● TASK ITEM
Pull every line containing "sigma" out of the material below.
──────── MATERIAL SUPPLIED
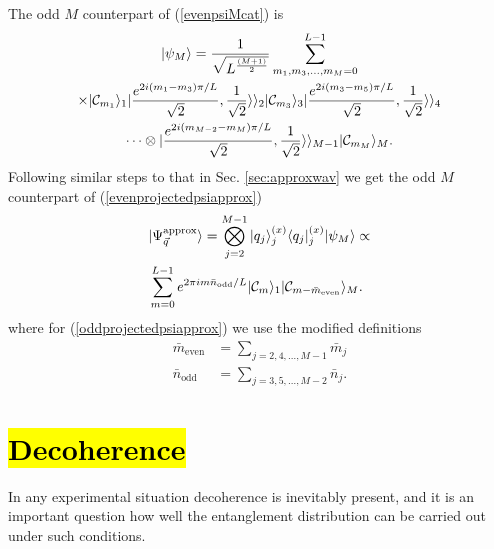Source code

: \documentclass[%
  prx,%
  twocolumn,%
  preprintnumbers,%
  amsmath,%
  amssymb,%
  superscriptaddress%
]{revtex4}
\begin{document}
{The odd $ M $ counterpart of (\ref{evenpsiMcat}) is
%
\begin{multline}
| \psi_M \rangle=\frac{1}{\sqrt{L^{\frac{(M+1)}{2}}}}\sum_{m_1,m_3,\ldots,m_M=0}^{L-1} \\
\times | {\cal C}_{m_1}  \rangle_1  |\frac{e^{2 i(m_{1}-m_{3})\pi/L }}{\sqrt{2}},\frac{1}{\sqrt{2}}\rangle\rangle_2 | {\cal C}_{m_3} \rangle_3
|\frac{e^{2 i(m_{3}-m_{5})\pi/L }}{\sqrt{2}},\frac{1}{\sqrt{2}}\rangle\rangle_4  \\
\dots \otimes |\frac{e^{2 i(m_{M-2}-m_{M})\pi/L }}{\sqrt{2}},\frac{1}{\sqrt{2}}\rangle\rangle_{M-1} | {\cal C}_{m_{M}}  \rangle_{M} .
\label{oddpsiMcat}
\end{multline}
%
Following similar steps to that in Sec. \ref{sec:approxwav} we get the odd $ M $ counterpart of (\ref{evenprojectedpsiapprox})
%
\begin{align}
& | \Psi_{\vec{q}}^{\text{approx}} \rangle =  \bigotimes_{j=2}^{M-1}  |q_j \rangle_j^{(x)} \langle q_j |_j^{(x)}  |\psi_M \rangle \propto \nonumber \\
& \sum_{m=0}^{L-1} e^{2 \pi i m \bar{n}_{\text{odd}}/L } | {\cal C}_{m}  \rangle_1 | {\cal C}_{m - \bar{m}_{\text{even}}}  \rangle_M  .  \label{oddprojectedpsiapprox}
\end{align}
%
where for (\ref{oddprojectedpsiapprox}) we use the modified definitions
%
\begin{align}
\bar{m}_\text{even} & =
\sum_{j=2,4, \dots, M-1} \bar{m}_j  \nonumber \\
\bar{n}_{\text{odd}} & = \sum_{j=3,5,\dots, M-2} \bar{n}_j  .
\end{align}




\section{\hl{Decoherence}}
\label{sec:decoherence}

In any experimental situation decoherence is inevitably present, and it is an important
question how well the entanglement distribution can be carried out under such conditions.

}
\end{document}
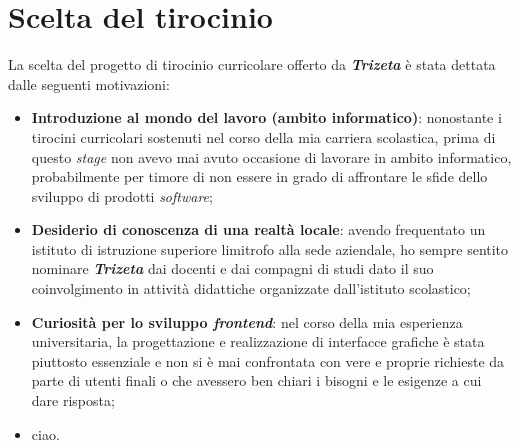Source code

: \section{Scelta del tirocinio}
La scelta del progetto di tirocinio curricolare offerto da \textit{\textbf{Trizeta}} è stata dettata dalle seguenti motivazioni:
\begin{itemize}
    \item \textbf{Introduzione al mondo del lavoro (ambito informatico)}: nonostante i tirocini curricolari sostenuti nel corso della mia carriera scolastica, prima di questo \textit{stage} non avevo mai avuto occasione di lavorare in ambito informatico, 
            probabilmente per timore di non essere in grado di affrontare le sfide dello sviluppo di prodotti \textit{software};
    \item \textbf{Desiderio di conoscenza di una realtà locale}: avendo frequentato un istituto di istruzione superiore limitrofo alla sede aziendale, ho sempre sentito nominare \textit{\textbf{Trizeta}} dai docenti e dai compagni di studi dato il suo 
        coinvolgimento in attività didattiche organizzate dall'istituto scolastico;
    \item \textbf{Curiosità per lo sviluppo \textit{frontend}}: nel corso della mia esperienza universitaria, la progettazione e realizzazione di interfacce grafiche è stata piuttosto essenziale e non si è mai confrontata con vere e proprie
        richieste da parte di utenti finali o  che avessero ben chiari i bisogni e le esigenze a cui dare risposta;
    \item ciao.
\end{itemize}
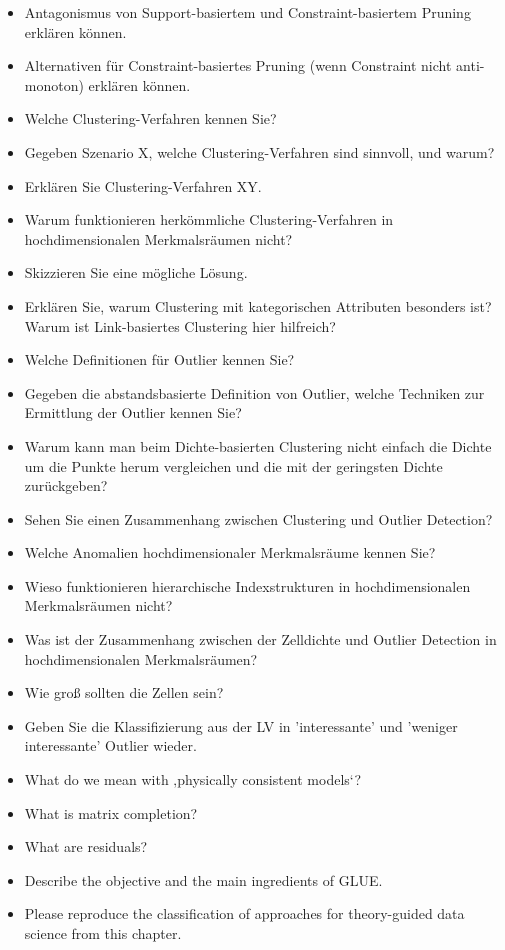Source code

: \documentclass[paper=a4, fontsize=11pt]{scrartcl} %
\numberwithin{equation}{section} %
\numberwithin{figure}{section} %
\numberwithin{table}{section} %
\begin{document}
\begin{itemize}
\item Antagonismus von Support-basiertem und Constraint-basiertem Pruning erklären können.
\item Alternativen für Constraint-basiertes Pruning (wenn Constraint nicht anti-monoton) erklären können.
\item Welche Clustering-Verfahren kennen Sie?
\item Gegeben Szenario X, welche Clustering-Verfahren sind sinnvoll, und warum?
\item Erklären Sie Clustering-Verfahren XY.
\item Warum funktionieren herkömmliche Clustering-Verfahren in hochdimensionalen Merkmalsräumen nicht?
\item Skizzieren Sie eine mögliche Lösung.
\item Erklären Sie, warum Clustering mit kategorischen Attributen besonders ist? Warum ist Link-basiertes Clustering hier hilfreich?
\item Welche Definitionen für Outlier kennen Sie?
\item Gegeben die abstandsbasierte Definition von Outlier, welche Techniken zur Ermittlung der Outlier kennen Sie?
\item Warum kann man beim Dichte-basierten Clustering nicht einfach die Dichte um die Punkte herum vergleichen und die mit der geringsten Dichte zurückgeben?
\item Sehen Sie einen Zusammenhang zwischen Clustering und Outlier Detection?
\item Welche Anomalien hochdimensionaler Merkmalsräume kennen Sie?
\item Wieso funktionieren hierarchische Indexstrukturen in hochdimensionalen Merkmalsräumen nicht?
\item Was ist der Zusammenhang zwischen der Zelldichte und Outlier Detection in hochdimensionalen Merkmalsräumen?
\item Wie groß sollten die Zellen sein?
\item Geben Sie die Klassifizierung aus der LV in 'interessante' und 'weniger interessante' Outlier wieder.
\item What do we mean with ‚physically consistent models‘?
\item What is matrix completion?
\item What are residuals?
\item Describe the objective and the main ingredients of GLUE.
\item Please reproduce the classification of approaches for theory-guided data science from this chapter.
\end{itemize}
\end{document}
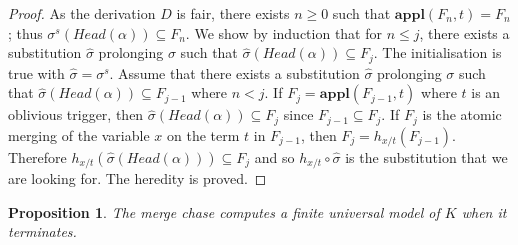 \documentclass{article}
\newtheorem{proposition}{Proposition}[section]
\theoremstyle{definition}
\newtheorem{definition}{Definition}[section]
\theoremstyle{remark}
\def \N {\mathbb N}
\newcommand{\tr}{\textit{tr}}
\newcommand{\Vars}{\textbf{Vars}}
\newcommand{\Appl}{\textbf{appl}}
\begin{document}
\begin{proof}
	As the derivation $D$ is fair, there exists $n \geq 0$ such that $\Appl(F_n,t) = F_n$; thus $\sigma^s(\textit{Head}(\alpha)) \subseteq F_n$.
	We show by induction that for $n\leq j $, there exists a substitution $\hat \sigma$ prolonging $\sigma$ such that $\hat \sigma(\textit{Head}(\alpha)) \subseteq F_j$. The initialisation is true with $\hat \sigma = \sigma^s$. Assume that there exists a substitution $\hat \sigma$ prolonging $\sigma$ such that $\hat \sigma(\textit{Head}(\alpha)) \subseteq F_{j-1}$ where $n < j$. If $F_j = \Appl(F_{j-1},t)$ where $t$ is an oblivious trigger, then $\hat \sigma(\textit{Head}(\alpha)) \subseteq F_{j}$ since $F_{j-1} \subseteq F_j$. If $F_j$ is the atomic merging of the variable $x$ on the term $t$ in $F_{j-1}$, then $F_j = h_{x/t}(F_{j-1})$. Therefore $h_{x/t}(\hat \sigma(\textit{Head}(\alpha))) \subseteq F_j$ and so $h_{x/t} \circ \hat \sigma$ is the substitution that we are looking for. The heredity is proved.
\end{proof}






\begin{proposition} \label{finite <- terminates}
The merge chase computes a finite universal model of $K$ when it terminates.
\end{proposition}
\end{document}
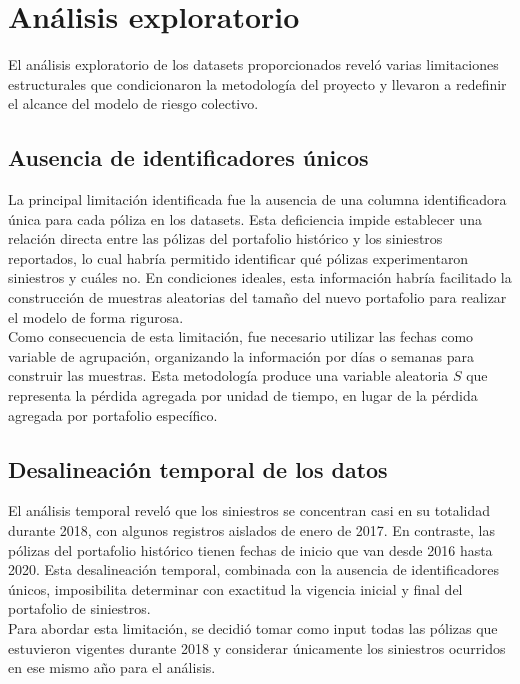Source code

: \section{Análisis exploratorio}

El análisis exploratorio de los datasets proporcionados reveló varias limitaciones estructurales que condicionaron la metodología del proyecto y llevaron a redefinir el alcance del modelo de riesgo colectivo.

\subsection{Ausencia de identificadores únicos}

La principal limitación identificada fue la ausencia de una columna identificadora única para cada póliza en los datasets. Esta deficiencia impide establecer una relación directa entre las pólizas del portafolio histórico y los siniestros reportados, lo cual habría permitido identificar qué pólizas experimentaron siniestros y cuáles no. En condiciones ideales, esta información habría facilitado la construcción de muestras aleatorias del tamaño del nuevo portafolio para realizar el modelo de forma rigurosa.\\

Como consecuencia de esta limitación, fue necesario utilizar las fechas como variable de agrupación, organizando la información por días o semanas para construir las muestras. Esta metodología produce una variable aleatoria $S$ que representa la pérdida agregada por unidad de tiempo, en lugar de la pérdida agregada por portafolio específico.

\subsection{Desalineación temporal de los datos}

El análisis temporal reveló que los siniestros se concentran casi en su totalidad durante 2018, con algunos registros aislados de enero de 2017. En contraste, las pólizas del portafolio histórico tienen fechas de inicio que van desde 2016 hasta 2020. Esta desalineación temporal, combinada con la ausencia de identificadores únicos, imposibilita determinar con exactitud la vigencia inicial y final del portafolio de siniestros.\\

Para abordar esta limitación, se decidió tomar como input todas las pólizas que estuvieron vigentes durante 2018 y considerar únicamente los siniestros ocurridos en ese mismo año para el análisis.

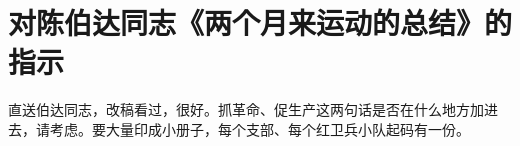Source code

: \section[对陈伯达同志《两个月来运动的总结》的指示（一九六六年十月二十四日）]{对陈伯达同志《两个月来运动的总结》的指示}


直送伯达同志，改稿看过，很好。抓革命、促生产这两句话是否在什么地方加进去，请考虑。要大量印成小册子，每个支部、每个红卫兵小队起码有一份。


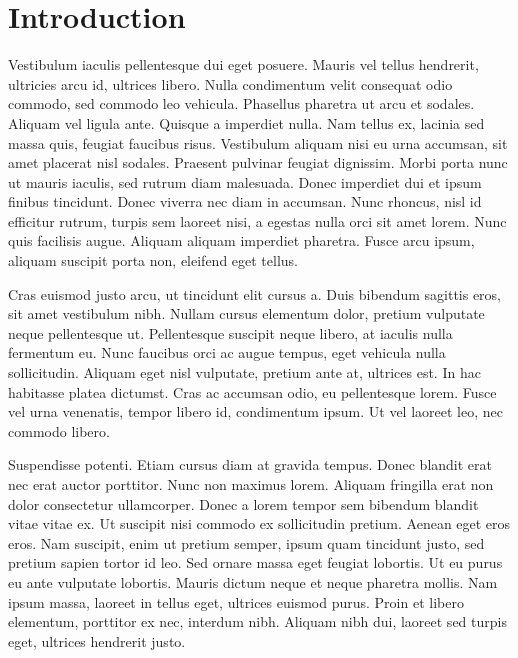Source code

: \section{Introduction}%
Vestibulum iaculis pellentesque dui eget posuere. Mauris vel tellus hendrerit, ultricies arcu id, ultrices libero. Nulla condimentum velit consequat odio commodo, sed commodo leo vehicula. Phasellus pharetra ut arcu et sodales. Aliquam vel ligula ante. Quisque a imperdiet nulla. Nam tellus ex, lacinia sed massa quis, feugiat faucibus risus. Vestibulum aliquam nisi eu urna accumsan, sit amet placerat nisl sodales. Praesent pulvinar feugiat dignissim. Morbi porta nunc ut mauris iaculis, sed rutrum diam malesuada. Donec imperdiet dui et ipsum finibus tincidunt. Donec viverra nec diam in accumsan. Nunc rhoncus, nisl id efficitur rutrum, turpis sem laoreet nisi, a egestas nulla orci sit amet lorem. Nunc quis facilisis augue. Aliquam aliquam imperdiet pharetra. Fusce arcu ipsum, aliquam suscipit porta non, eleifend eget tellus.

Cras euismod justo arcu, ut tincidunt elit cursus a. Duis bibendum sagittis eros, sit amet vestibulum nibh. Nullam cursus elementum dolor, pretium vulputate neque pellentesque ut. Pellentesque suscipit neque libero, at iaculis nulla fermentum eu. Nunc faucibus orci ac augue tempus, eget vehicula nulla sollicitudin. Aliquam eget nisl vulputate, pretium ante at, ultrices est. In hac habitasse platea dictumst. Cras ac accumsan odio, eu pellentesque lorem. Fusce vel urna venenatis, tempor libero id, condimentum ipsum. Ut vel laoreet leo, nec commodo libero.

Suspendisse potenti. Etiam cursus diam at gravida tempus. Donec blandit erat nec erat auctor porttitor. Nunc non maximus lorem. Aliquam fringilla erat non dolor consectetur ullamcorper. Donec a lorem tempor sem bibendum blandit vitae vitae ex. Ut suscipit nisi commodo ex sollicitudin pretium. Aenean eget eros eros. Nam suscipit, enim ut pretium semper, ipsum quam tincidunt justo, sed pretium sapien tortor id leo. Sed ornare massa eget feugiat lobortis. Ut eu purus eu ante vulputate lobortis. Mauris dictum neque et neque pharetra mollis. Nam ipsum massa, laoreet in tellus eget, ultrices euismod purus. Proin et libero elementum, porttitor ex nec, interdum nibh. Aliquam nibh dui, laoreet sed turpis eget, ultrices hendrerit justo.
────────────────
● EXERCISE RESPONSE
	As the derivation $D$ is fair, there exists $n \geq 0$ such that $\Appl(F_n,t) = F_n$; thus $\sigma^s(\textit{Head}(\alpha)) \subseteq F_n$.
	We show by induction that for $n\leq j $, there exists a substitution $\hat \sigma$ prolonging $\sigma$ such that $\hat \sigma(\textit{Head}(\alpha)) \subseteq F_j$. The initialisation is true with $\hat \sigma = \sigma^s$. Assume that there exists a substitution $\hat \sigma$ prolonging $\sigma$ such that $\hat \sigma(\textit{Head}(\alpha)) \subseteq F_{j-1}$ where $n < j$. If $F_j = \Appl(F_{j-1},t)$ where $t$ is an oblivious trigger, then $\hat \sigma(\textit{Head}(\alpha)) \subseteq F_{j}$ since $F_{j-1} \subseteq F_j$. If $F_j$ is the atomic merging of the variable $x$ on the term $t$ in $F_{j-1}$, then $F_j = h_{x/t}(F_{j-1})$. Therefore $h_{x/t}(\hat \sigma(\textit{Head}(\alpha))) \subseteq F_j$ and so $h_{x/t} \circ \hat \sigma$ is the substitution that we are looking for. The heredity is proved.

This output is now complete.